DATA EXTRACTS:
• • •

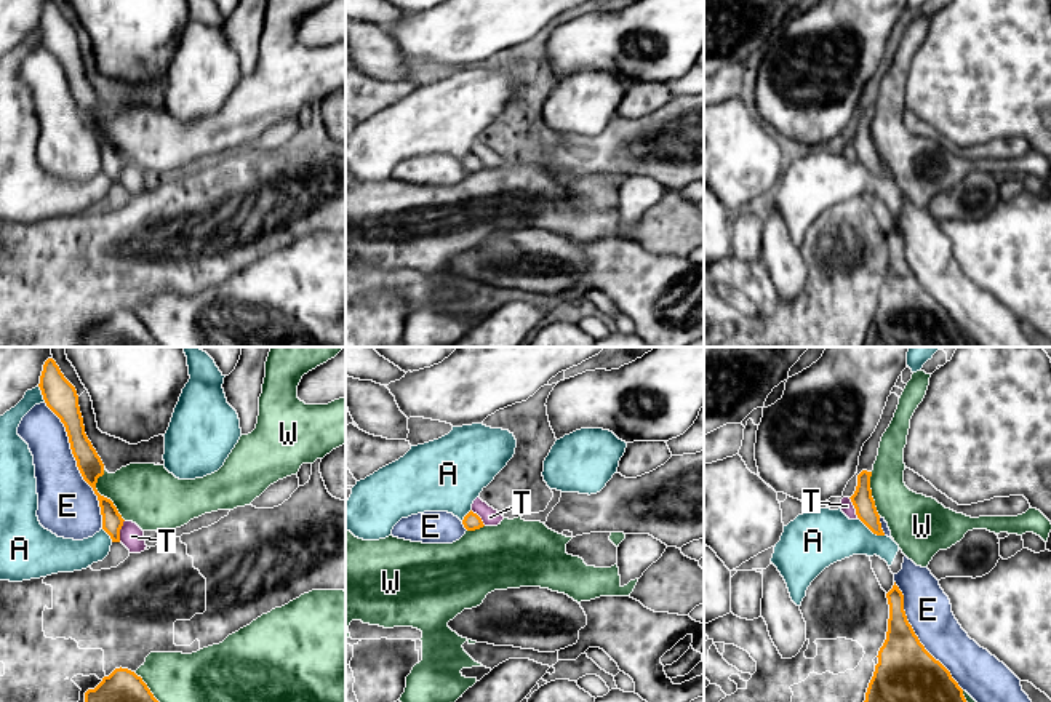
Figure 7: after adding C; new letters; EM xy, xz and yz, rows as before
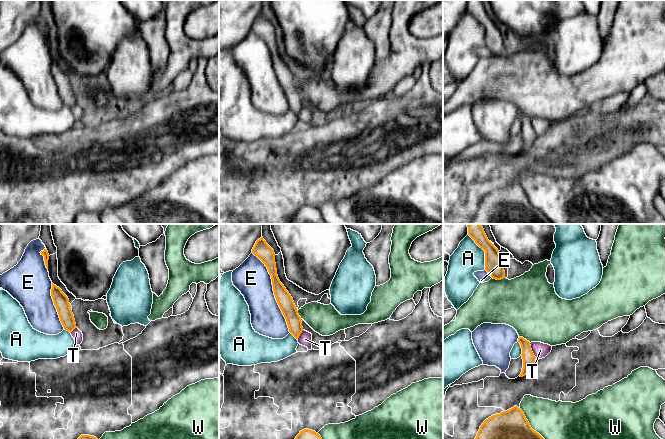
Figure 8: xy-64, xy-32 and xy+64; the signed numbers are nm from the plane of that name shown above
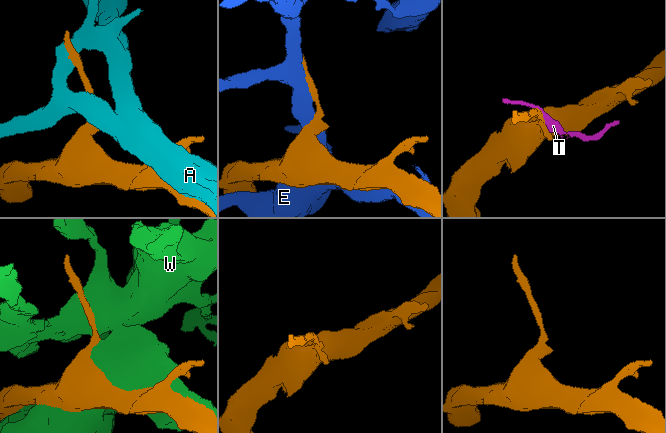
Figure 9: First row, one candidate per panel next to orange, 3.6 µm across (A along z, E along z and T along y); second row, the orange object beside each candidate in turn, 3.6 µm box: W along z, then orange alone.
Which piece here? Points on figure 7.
{"A": {"contact": {"view": "yz", "point": [871, 530]}, "calibres_nm": {"orange": 110, "other": 280}, "verdict": "another cell"}, "E": {"contact": {"view": "xy", "point": [77, 464]}, "calibres_nm": {"orange": 120, "other": 300}, "verdict": "another cell"}, "T": {"contact": {"view": "xy", "point": [119, 531]}, "calibres_nm": {"orange": 110, "other": 120}, "verdict": "same cell"}, "W": {"contact": {"view": "xy", "point": [103, 496]}, "calibres_nm": {"orange": 120, "other": 320}, "verdict": "another cell"}, "same_cell": ["T"]}

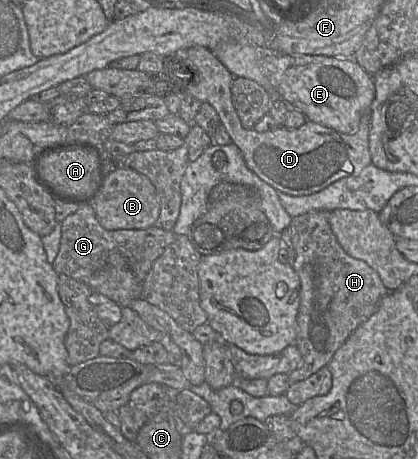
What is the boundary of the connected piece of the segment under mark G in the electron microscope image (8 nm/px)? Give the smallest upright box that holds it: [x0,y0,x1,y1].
[52,205,178,283]

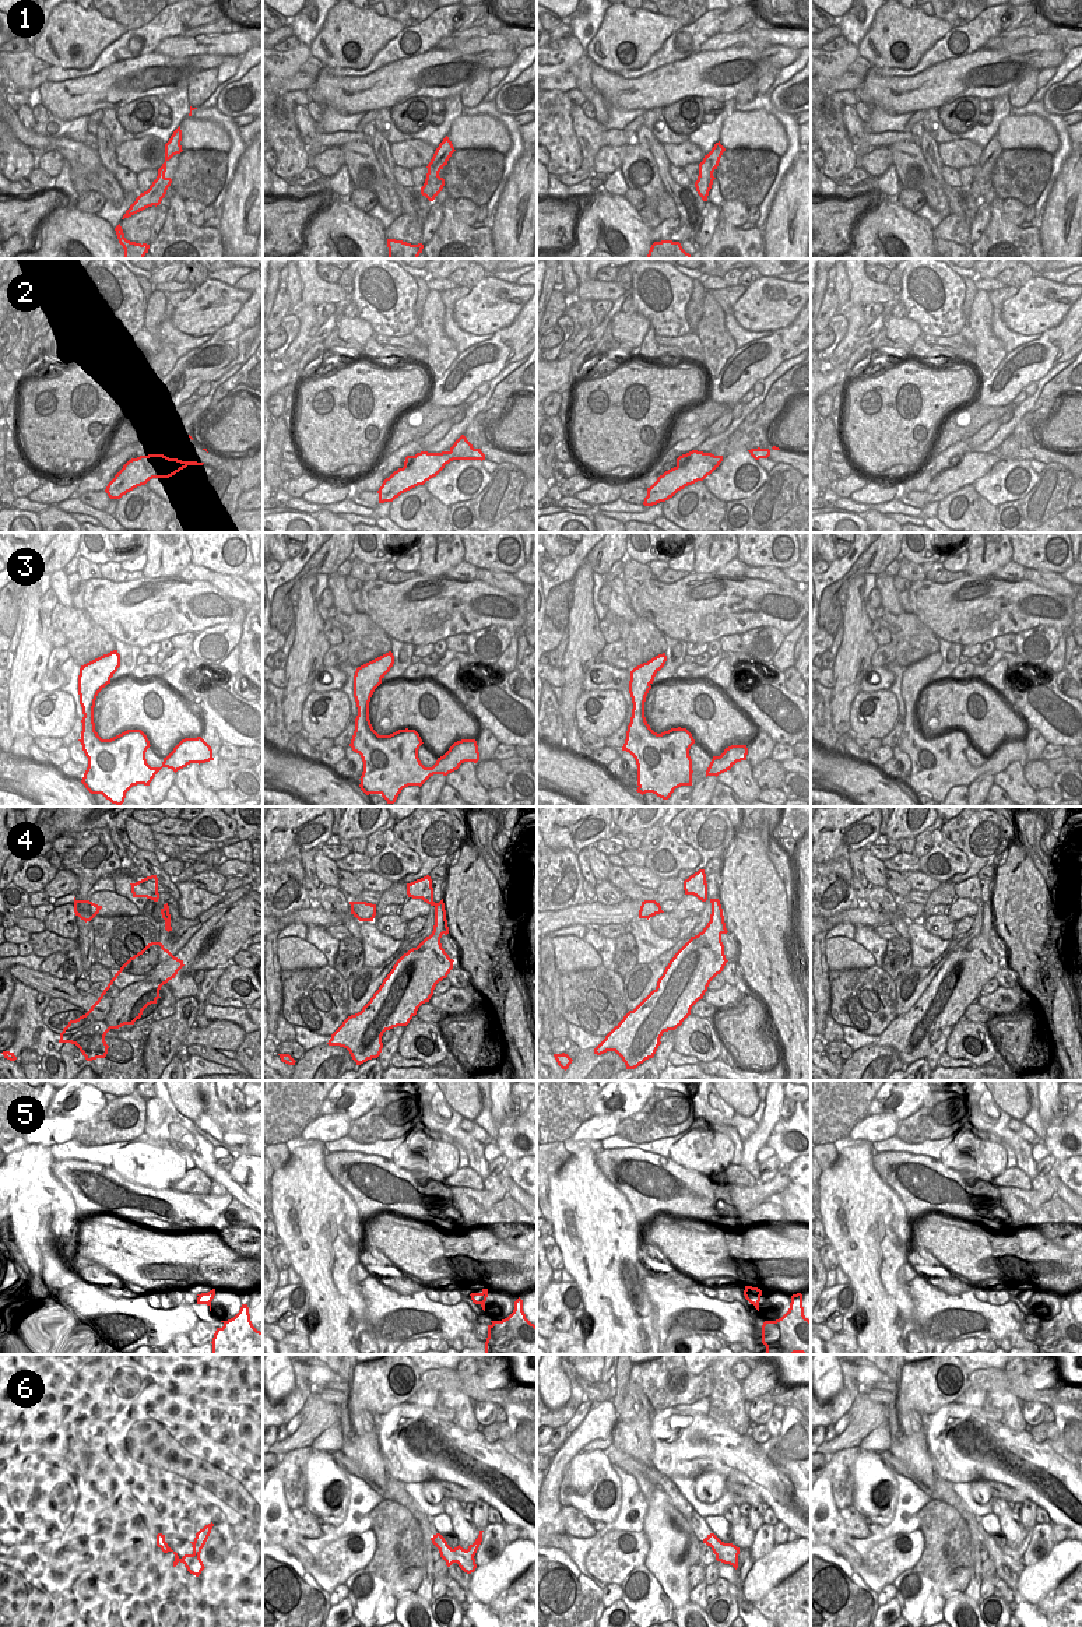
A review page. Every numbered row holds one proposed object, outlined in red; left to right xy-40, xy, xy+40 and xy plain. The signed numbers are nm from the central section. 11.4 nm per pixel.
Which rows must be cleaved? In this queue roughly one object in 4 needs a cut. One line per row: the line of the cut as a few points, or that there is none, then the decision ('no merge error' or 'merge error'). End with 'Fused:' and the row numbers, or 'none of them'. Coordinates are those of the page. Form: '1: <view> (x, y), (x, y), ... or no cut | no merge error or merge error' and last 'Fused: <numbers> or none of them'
1: xy (446, 158), (441, 158), (436, 162), (434, 176), (424, 186) | merge error
2: no cut | no merge error
3: no cut | no merge error
4: no cut | no merge error
5: xy (471, 1296), (480, 1303) | merge error
6: xy (467, 1549), (473, 1557) | merge error
Fused: 1, 5, 6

• • •

EXERCISE GOAL: Transcribe the listing above verbatim. Omit the pictures.

ANSWER BOX:
Figure 7: after adding C; new letters; EM xy, xz and yz, rows as before
Figure 8: xy-64, xy-32 and xy+64; the signed numbers are nm from the plane of that name shown above
Figure 9: First row, one candidate per panel next to orange, 3.6 µm across (A along z, E along z and T along y); second row, the orange object beside each candidate in turn, 3.6 µm box: W along z, then orange alone.
Which piece here? Points on figure 7.
{"A": {"contact": {"view": "yz", "point": [871, 530]}, "calibres_nm": {"orange": 110, "other": 280}, "verdict": "another cell"}, "E": {"contact": {"view": "xy", "point": [77, 464]}, "calibres_nm": {"orange": 120, "other": 300}, "verdict": "another cell"}, "T": {"contact": {"view": "xy", "point": [119, 531]}, "calibres_nm": {"orange": 110, "other": 120}, "verdict": "same cell"}, "W": {"contact": {"view": "xy", "point": [103, 496]}, "calibres_nm": {"orange": 120, "other": 320}, "verdict": "another cell"}, "same_cell": ["T"]}

What is the boundary of the connected piece of the segment under mark G in the electron microscope image (8 nm/px)? Give the smallest upright box that holds it: [x0,y0,x1,y1].
[52,205,178,283]

A review page. Every numbered row holds one proposed object, outlined in red; left to right xy-40, xy, xy+40 and xy plain. The signed numbers are nm from the central section. 11.4 nm per pixel.
Which rows must be cleaved? In this queue roughly one object in 4 needs a cut. One line per row: the line of the cut as a few points, or that there is none, then the decision ('no merge error' or 'merge error'). End with 'Fused:' and the row numbers, or 'none of them'. Coordinates are those of the page. Form: '1: <view> (x, y), (x, y), ... or no cut | no merge error or merge error' and last 'Fused: <numbers> or none of them'
1: xy (446, 158), (441, 158), (436, 162), (434, 176), (424, 186) | merge error
2: no cut | no merge error
3: no cut | no merge error
4: no cut | no merge error
5: xy (471, 1296), (480, 1303) | merge error
6: xy (467, 1549), (473, 1557) | merge error
Fused: 1, 5, 6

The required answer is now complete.